What jazz is to American music, applejack is to American booze. You can be excused if you've never heard of it, let alone tried it. The distinctive apple brandy is often grouped on liquor store shelves with miscellaneous aperitifs, cordials and mixing spirits home drinkers don't have a clue what to do with. Nonetheless, its pedigree goes back to pre-Revolutionary War times, and the Laird family of New Jersey.
Applejack enters popular history with Robert Laird, a Revolutionary War soldier serving under then-General George Washington. Under Washington's influence, the product was a tipple of choice for colonial troops—Johnny Appleseed was even known to promote applejack consumption. When Laird & Company was officially bonded in 1780, it became the first commercial distillery in the United States.
Applejack in cocktails is equally storied. One once-popular concoction is the Stone Fence (or Stone Wall). Some sources describe the drink as a mixture of 2 ounces of rum in a pint glass filled with ice and hard cider, and the recipe (sans ice) is traced back to a drinking bout held on May 9, 1775 by Revolutionary War leader Ethan Allen and his Green Mountain Boys.
As the story goes, Allen's soldiers decamped at the Catamount Tavern in Vermont on their way to attacking Fort Ticonderoga in New York. They spent the evening fortifying themselves with liquid courage—specifically, a grip of hard cider spiked with rum.
However, in the spirit of autumn's abundance of apple flavors, we opted to swap out the rum for applejack. We think Washington himself would approve, as the Laird family applejack recipe was used by the first president of the United States to craft his own version of "cyder spirits," which suggests the commander in chief was also the Stone Fence mixologist in chief.
Fast forward a few hundred years to the early 1900s to find another applejack cocktail freighted with history—though not quite so patriotic. A combination of 2 oz. Laird's applejack ($21.95), ¾ oz. grenadine, ¾ oz. lemon juice, 1 dash of bitters and a lemon twist served in a martini glass is the Jack Rose, named for the eponymous New Yorker who, Esquire tells us, handled the contract to plug a small-time hustler named Herman Rosenthal four times in the head on July 13, 1912.
Rose rose to prominence during the ensuing trial, in which he was the star witness testifying that an anti-gambling detective actually committed the murder. The frame-up was a success: The detective was executed and the participants in the plot went on to successful careers in the news media and political office. Rose, meanwhile, became a caterer, in which role he's thought to have invented his signature cocktail.

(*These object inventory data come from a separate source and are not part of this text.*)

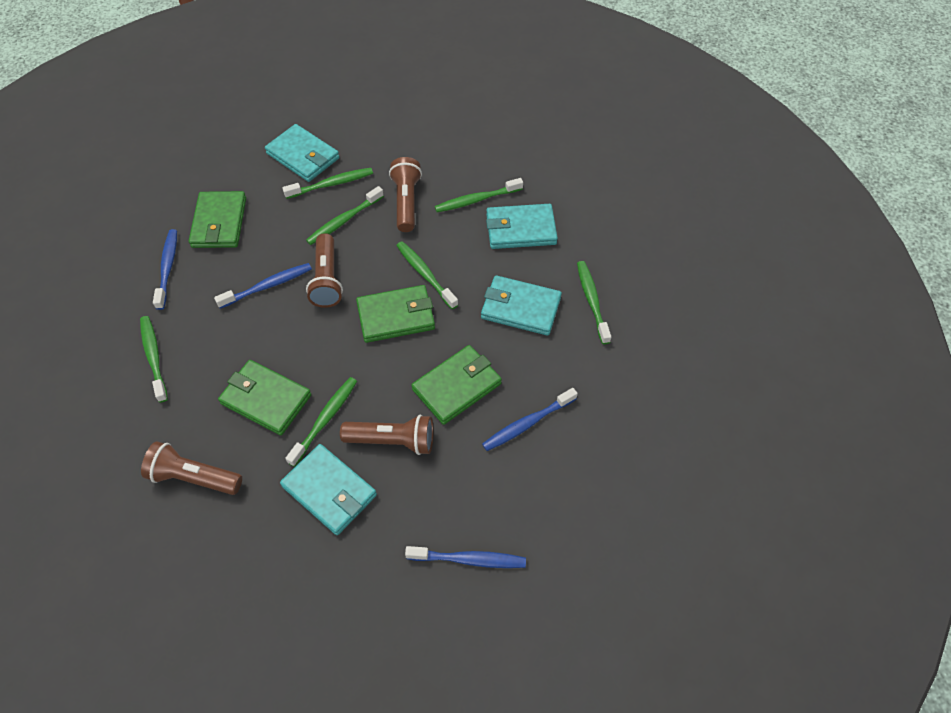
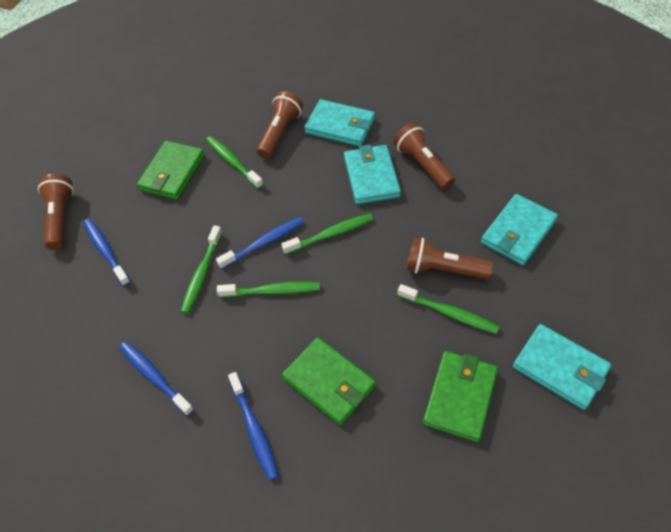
green toothbrush: [140,316,168,403] [282,168,373,199] [285,377,357,467] [306,186,384,245] [396,241,458,309] [435,178,523,212] [577,261,611,344] = 7 -> [180,225,223,314] [206,136,263,189] [217,281,320,298] [281,214,373,255] [397,284,499,334] = 5
green wallet: [189,191,246,248] [218,360,311,436] [356,285,435,343] [411,345,502,425] = 4 -> [137,140,205,200] [282,337,376,426] [423,351,498,442] = 3

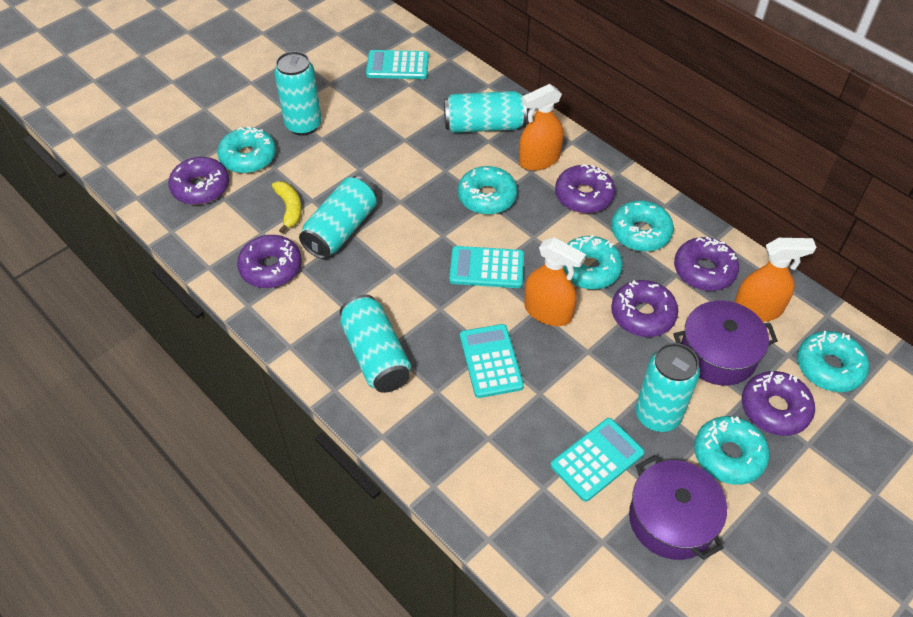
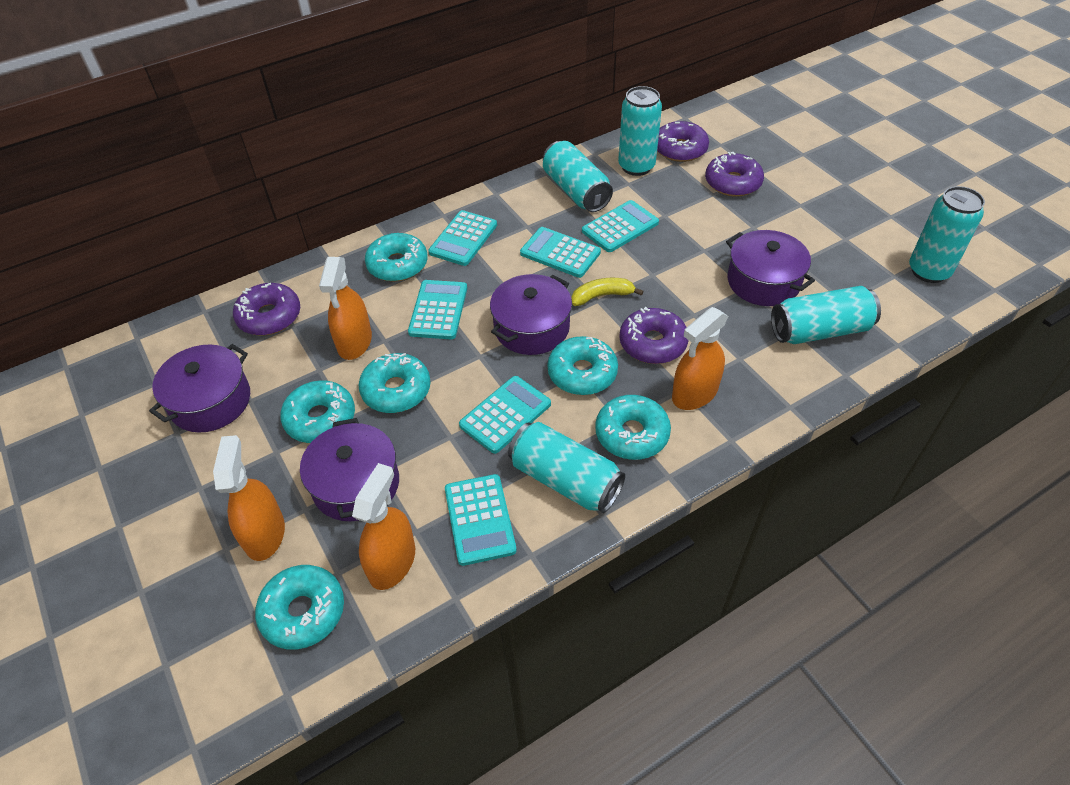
orange spray bottle: [519,84,564,171] [524,237,586,326] [734,238,816,322] = 3 -> [213,435,285,561] [319,257,372,360] [352,463,415,590] [672,307,728,410] = 4
purple donut: [168,157,229,205] [237,235,302,288] [555,164,615,213] [611,280,678,337] [674,237,739,291] [742,371,815,436] = 6 -> [233,283,300,336] [619,307,688,364] [657,121,709,162] [705,152,764,197] = 4
purple pot: [629,455,727,560] [673,300,778,385] = 2 -> [149,344,250,433] [300,418,399,521] [490,274,572,355] [726,230,815,306] = 4
turquoise calculator: [366,50,429,79] [449,246,524,288] [460,324,524,398] [551,418,645,502] = 4 -> [408,280,467,339] [428,210,497,266] [445,474,517,566] [459,376,551,454] [520,227,601,278] [582,200,659,252] = 6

We put the Stone Fence and Jack Rose head-to-head to see which makes the best use of applejack, America's original spirit.
To quote Henry David Thoreau, "Simplify, simplify." The Stone Fence lives up to the American philosopher's directive with a straightforward method: applejack and hard cider. The combination is, simply, a delight. We mixed ours with Boise-based Meriwether Cider's Strong Arm Semi-Sweet ($6.59 for a 22 oz. bottle), which gave the drink a delicate, decidedly un-syrupy sweetness. The resulting combination is the essence of apple, with a zesty mouthfeel and clean finish, perfect for pre-meal sipping or an afternoon on the patio. The delicacy of the drink belies its wallop: There's nothing but booze in a Stone Fence (40 percent alcohol by volume for the applejack and 6.9 percent ABV for the cider), so proceed with the kind of moderation the Founding Fathers would have recommended.
Featuring both grenadine and aromatic bitters (we used Angostura, which costs $6.99 for a 4 oz. bottle at WinCo), the Jack Rose has to be meticulously mixed—the slightest imbalance in either ingredient will send the entire drink down the drain in the kitchen sink. Properly balanced, though, the Jack Rose is as surprising as finding out you've been framed for murder. Alternately sweet and tart, the pink-hued drink is far drier than it looks. While grenadine can drag a drink into syrupy stickiness, the applejack lifts it up to highlight the citrus notes. This would be great+ with a steak, which is about as high a compliment as we can give a cocktail.
While the majority of our tasting panel found the Stone Fence brighter, more sociable and approachable than the finicky Jack Rose, both drinks have great merits—owing in large part to the mere inclusion of applejack, which seems to offer an able assist to anything it's mixed with. It's a moderator and supporter of its counterparts, which, in this time of dire political strife, we think is befitting of the finest American traditions—both in the glass and at the ballot box.